Fetullah GÜLEN, Nazlı ILICAK, Bekir ÇOŞKUN, Yılmaz ÖZDİL, Can DÜNDAR, Uğur DÜNDAR, Orhan PAMUK, Celal SENGÖR, Mısırlı yazar Neval el-SAADAWİ, Azer NEFİSİ, Betty MAHMOUDİ, Duygu ASENA, Balçiçek PAMİR, vb sözde Türk ve Müslüman kimlikli kadın ve erkekler zamanı geldiğinde BİZE KARŞI kullanılmak üzere içimize sokulmuş ve bizimde bilmeden koynumuzda beslediğimiz KRİPTO HAİNLER, ALLAH, KİTAP, TÜRK ve MÜSLÜMAN DÜŞMANLARI nın bazılarıdır.
Bu ve benzeri kripto hainler içinde yasadıkları veya gerçek kimlikleri ortaya çıkmadan hemen önce kaçtıkları ülkelerden olan ABD de her bir saniyede bir kadının şiddet gördüğünü ve her bir dakika da bir kadının ise öldürüldüğü gerçeğini gözlerden saklamak suretiyle temelleri zulüm ve sömürü ile atılmış ve aynı şekilde varlığını devam ettiren ABD ve BATI ya methiyeler ve övgüler düzerken, sözde kendi ülkesi olan Türkiye yi ve halkı Müslüman olan ülkeleri her fırsatta yerden yere vurur, hatta tasmalarını elinde tutan zalim sahiplerinin övgüsüne mazhar olabilmek için kendisi fırsat üretir.
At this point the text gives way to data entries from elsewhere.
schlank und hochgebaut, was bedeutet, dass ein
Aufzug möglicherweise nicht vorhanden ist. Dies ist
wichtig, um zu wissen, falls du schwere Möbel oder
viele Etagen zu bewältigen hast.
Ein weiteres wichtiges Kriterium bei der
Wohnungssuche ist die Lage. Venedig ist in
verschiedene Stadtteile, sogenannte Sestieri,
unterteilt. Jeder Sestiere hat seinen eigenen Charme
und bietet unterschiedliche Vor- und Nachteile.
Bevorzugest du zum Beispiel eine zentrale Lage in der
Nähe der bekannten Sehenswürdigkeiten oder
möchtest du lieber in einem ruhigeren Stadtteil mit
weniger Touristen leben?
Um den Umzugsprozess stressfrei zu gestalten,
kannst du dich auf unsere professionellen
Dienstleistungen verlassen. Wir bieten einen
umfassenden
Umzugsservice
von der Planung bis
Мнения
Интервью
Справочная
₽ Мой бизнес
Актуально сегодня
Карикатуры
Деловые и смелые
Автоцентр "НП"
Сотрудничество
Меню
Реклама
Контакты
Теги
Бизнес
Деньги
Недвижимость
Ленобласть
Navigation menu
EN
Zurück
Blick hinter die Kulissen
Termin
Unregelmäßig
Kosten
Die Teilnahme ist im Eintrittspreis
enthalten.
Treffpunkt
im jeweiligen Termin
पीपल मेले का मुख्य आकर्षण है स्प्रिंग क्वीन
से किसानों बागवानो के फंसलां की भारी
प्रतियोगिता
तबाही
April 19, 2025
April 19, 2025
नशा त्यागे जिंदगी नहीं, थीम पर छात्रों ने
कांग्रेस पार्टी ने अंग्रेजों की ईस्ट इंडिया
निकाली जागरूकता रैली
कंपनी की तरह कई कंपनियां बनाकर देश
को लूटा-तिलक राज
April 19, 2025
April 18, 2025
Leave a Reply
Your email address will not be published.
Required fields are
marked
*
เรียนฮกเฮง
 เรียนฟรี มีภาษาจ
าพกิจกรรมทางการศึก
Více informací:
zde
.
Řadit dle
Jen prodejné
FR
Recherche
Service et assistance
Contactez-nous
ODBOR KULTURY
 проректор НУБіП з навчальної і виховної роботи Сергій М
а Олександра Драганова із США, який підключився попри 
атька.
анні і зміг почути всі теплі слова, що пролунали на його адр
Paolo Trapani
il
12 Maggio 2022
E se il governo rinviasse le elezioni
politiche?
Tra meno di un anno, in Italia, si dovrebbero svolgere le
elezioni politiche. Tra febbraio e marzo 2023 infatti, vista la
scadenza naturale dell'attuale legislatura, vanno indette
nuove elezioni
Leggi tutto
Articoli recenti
Biz aklı başında, az çok mektep medrese görmüş Müslümanlara düşen en büyük görev ise ilmimiz ve ömrümüz yettiği sürece ismi bizden, mayası ve ruhu zalimlere ait olan bu Kripto hainlerin yüzlerindeki maskeleri düşürerek gerçek amaç ve kimliklerini deşifre etmektir.
Aile, vatan, millet, devlet ve ümmet düşmanı bu kripto hainlerin gerçek kimliğini ifşa etmek Allah’ın ilim ve yetenek verdiği biz kullarının üzerine farzdır.
Ancak;
Kendisini sıradan ve gelenekçi Müslüman olarak gören insanlarımızın da “Ben Türk ve Müslümanım” diye ortalıkta dolaşan herkesi ÇENGELKÖY HIYARI zannederek bir avuç tuz ile o hainlerin peşlerinden koşmadan önce gerçek Çengelköy hıyarları konusunda bilgi sahibi olmaları da sıradan insanların üzerine vaciptir.
Çünkü, “kişi sevdiği ile beraberdir” ve hesap gününde “BEN ONLARI MÜSLÜMAN SANMIŞTIM, YANILMIŞIM, BENİ KANDIRDILAR” vb mazeretler ile hiç kimsenin hesap gününden, sorumluluktan ve cezadan kurtulma şansı yok.
Aklı başında, sorgulayan, araştıran ve hıyar peşinde koşmayan basiretli, Tahkiki İman sahibi Müslümanların mevlid gecesini tebrik eder; bu gecenin Müslüman Türk Milleti ve İslam Ümmeti için hayırlara vesile olmasını dilerim.